The four pieces of technology which could soon be seen across NHS facilities in the months to come are as follows:

  1. Endocuff Vision — This is a new type of ‘bowel scope’ which aims to improve the colorectal examination of patients who need to undergo bowel cancer tests.
  2. HeartFlow — This is a new form of advanced image analysis software. When used, a 3D model of the coronary arteries is created. This model can then be used to analyse the impact that blockages can have on blood flow, allowing suspected coronary artery disease to be quickly diagnosed among patients.
  3. Plus Sutures — This is a new type of surgical suture known as stitching. By using antimicrobial suture packs, the rate of surgery-linked infections like MRSA can be reduced.
  4. SecurAcarth — This device works to secure catheters, so to reduce the risk of infection among patients who have a peripherally inserted central catheter. It is also claimed that the device will cut the time taken to treat and care for dressing changes.

Meanwhile in the North East of England, a number of academic and healthcare institutions have agreed to pool their resources as they aim to create their own advancements in the medical diagnostics field.

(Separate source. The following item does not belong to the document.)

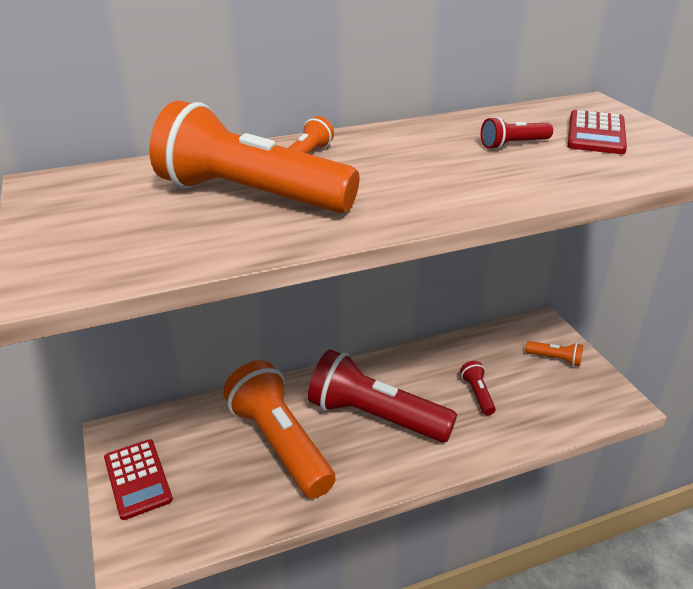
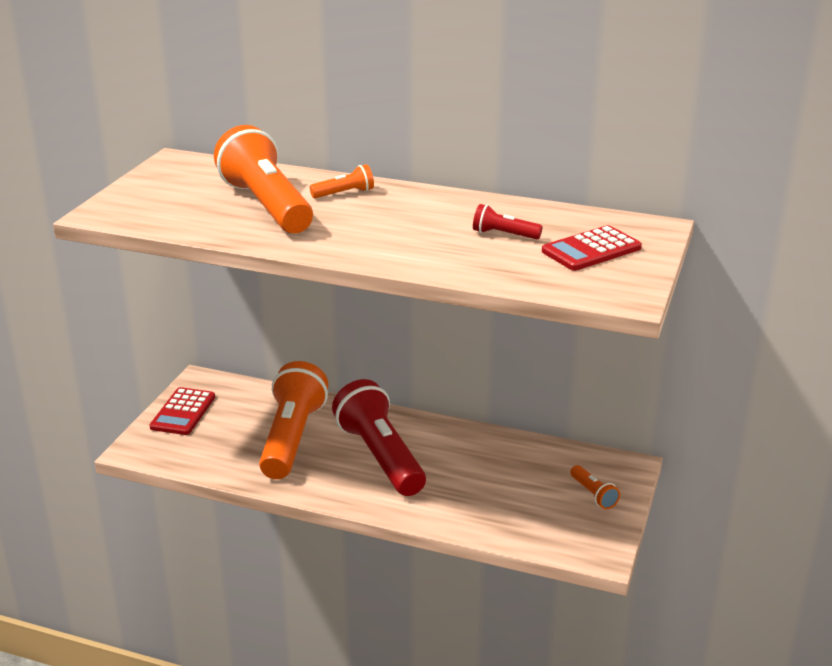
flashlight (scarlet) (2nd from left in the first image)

Deemed Diagnostics North East, the collaboration involves the Academic Health Science Network for the North East and North Cumbria, the Newcastle upon Tyne Hospitals NHS Foundation Trust and Newcastle University. During the partnership, the institutes will look to develop new diagnostic tests and devices and aim to introduce them to patients in a more rapid manner.

Michael Wright, Newcastle Hospitals’ deputy medical director, commented: “Our strong collaboration, allied to first class clinical facilities and a strong culture of clinical research, is ideally placed to accelerate the pathway from innovation through to patient benefit.”

Time will tell whether schemes such as those detailed above will help to reduce the pressure that the NHS has been subjected to recently.